(Material for the task)

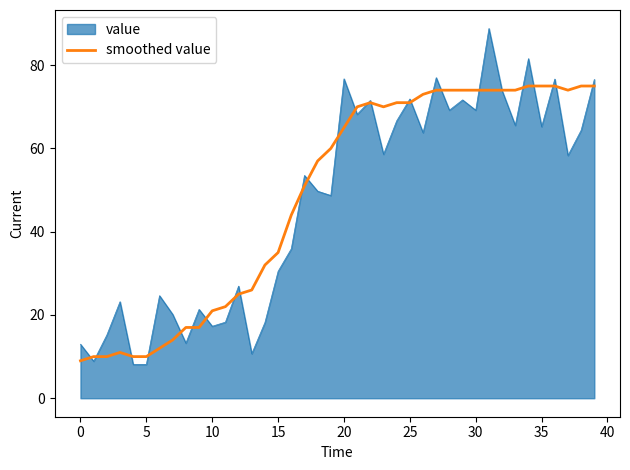

Rank the series by their maximum value, from highest to lowest.

value, smoothed value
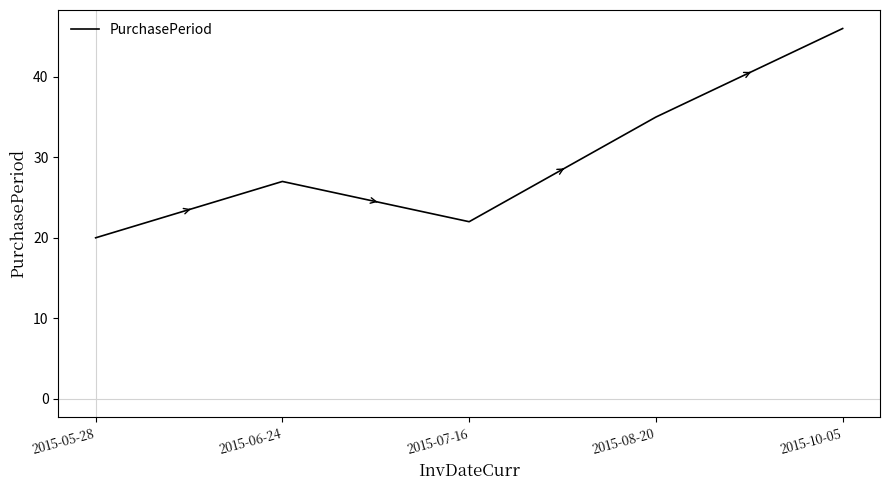

What is the approximate value at 2015-10-05?

46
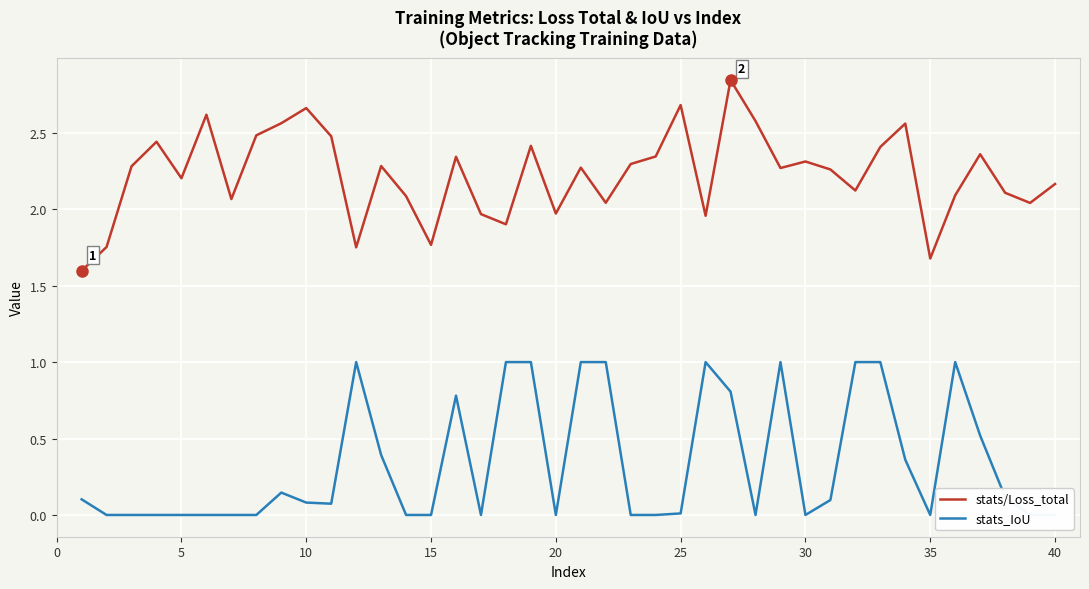

True or false: stats_IoU and stats/Loss_total intersect in this chart.

False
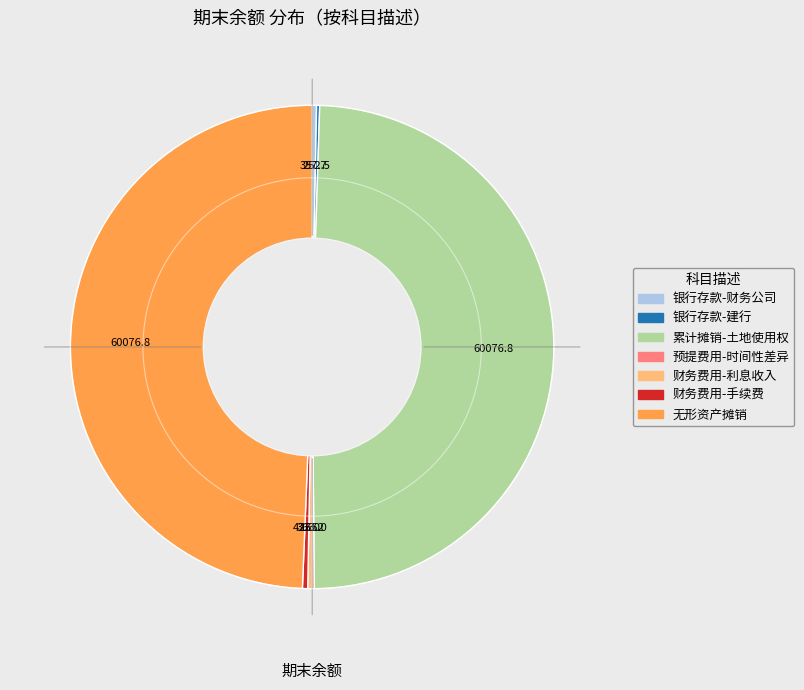

Is there a majority slice in this chart?

No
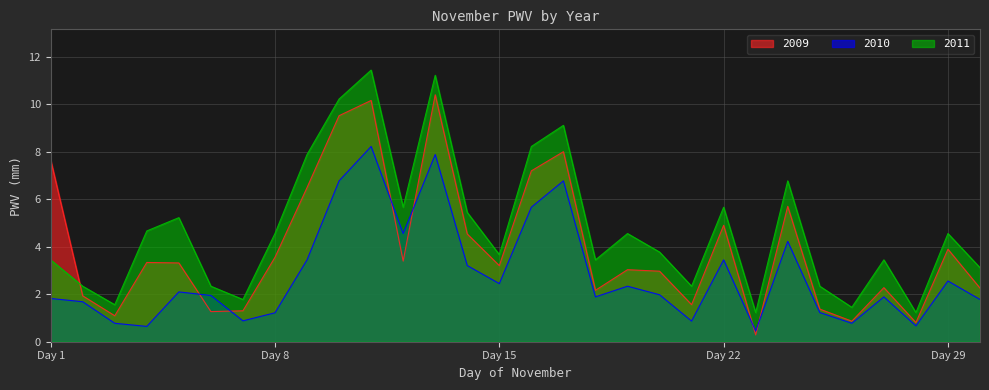

What is the difference between the second highest and minimum values in the 2009 series?

9.9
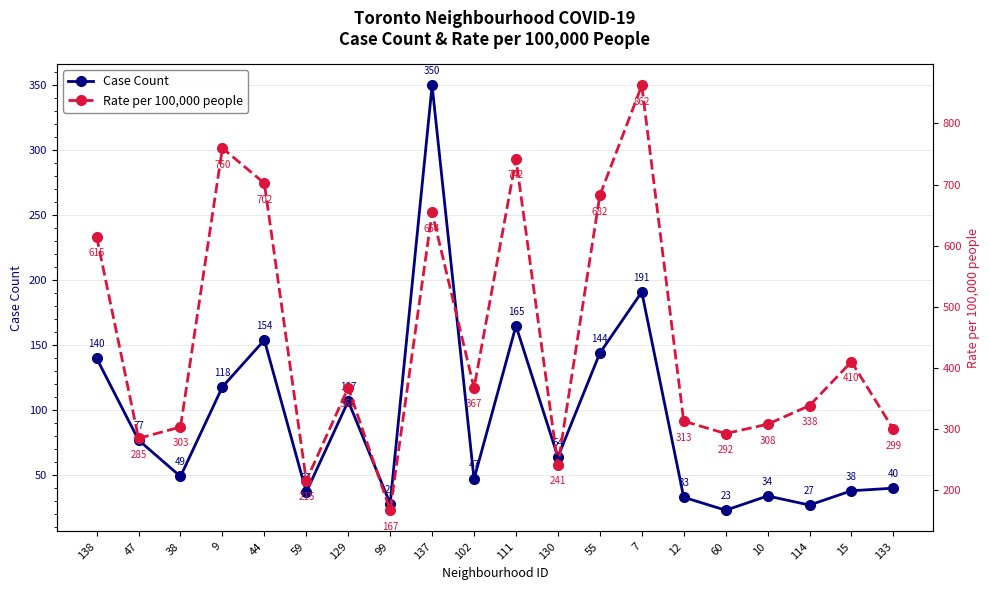

How many lines are shown in the chart?

2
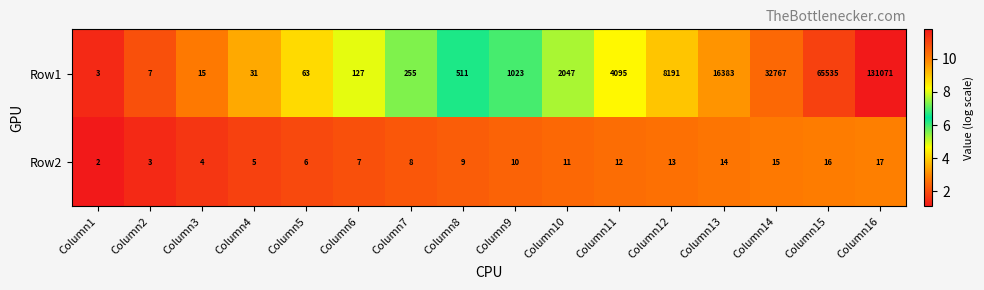

True or false: Row2 has a value of 3 at Column11.

False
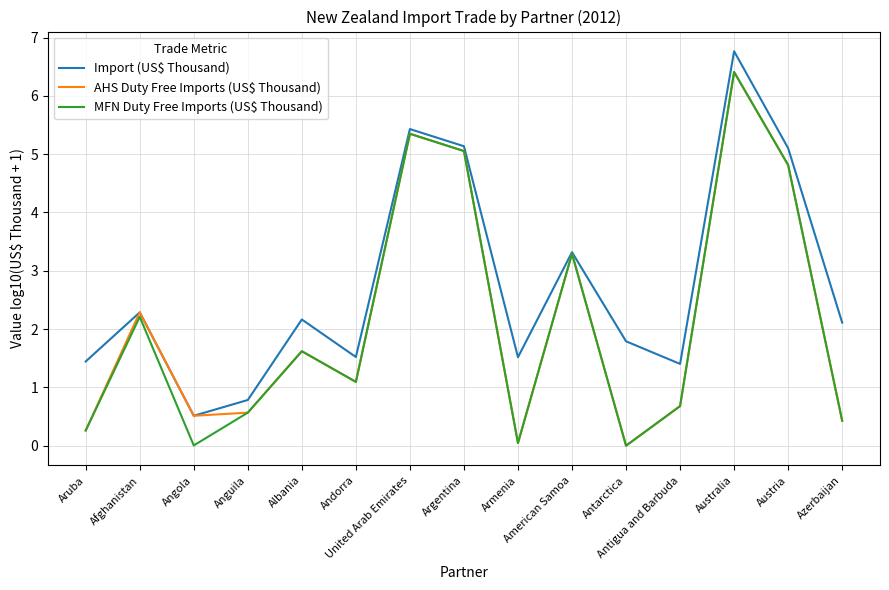

Does the chart display data point markers on the line(s)?

No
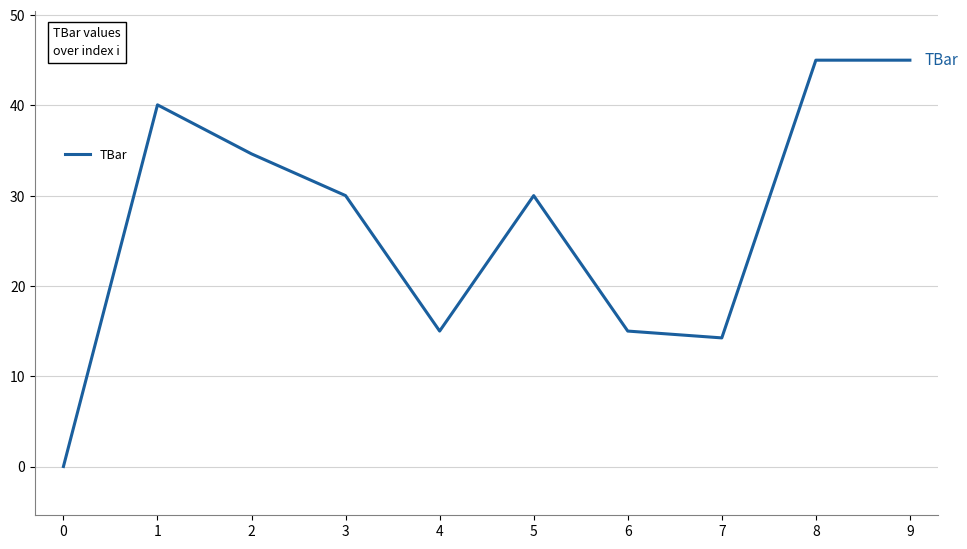

The value at 3 is 52.6. True or false?

False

(End Material for the task)

Copy all of the records above verbatim, omitting the pictures from your answer.

Rank the series by their maximum value, from highest to lowest.

value, smoothed value

What is the approximate value at 2015-10-05?

46

True or false: stats_IoU and stats/Loss_total intersect in this chart.

False

Is there a majority slice in this chart?

No

What is the difference between the second highest and minimum values in the 2009 series?

9.9

How many lines are shown in the chart?

2

True or false: Row2 has a value of 3 at Column11.

False

Does the chart display data point markers on the line(s)?

No

The value at 3 is 52.6. True or false?

False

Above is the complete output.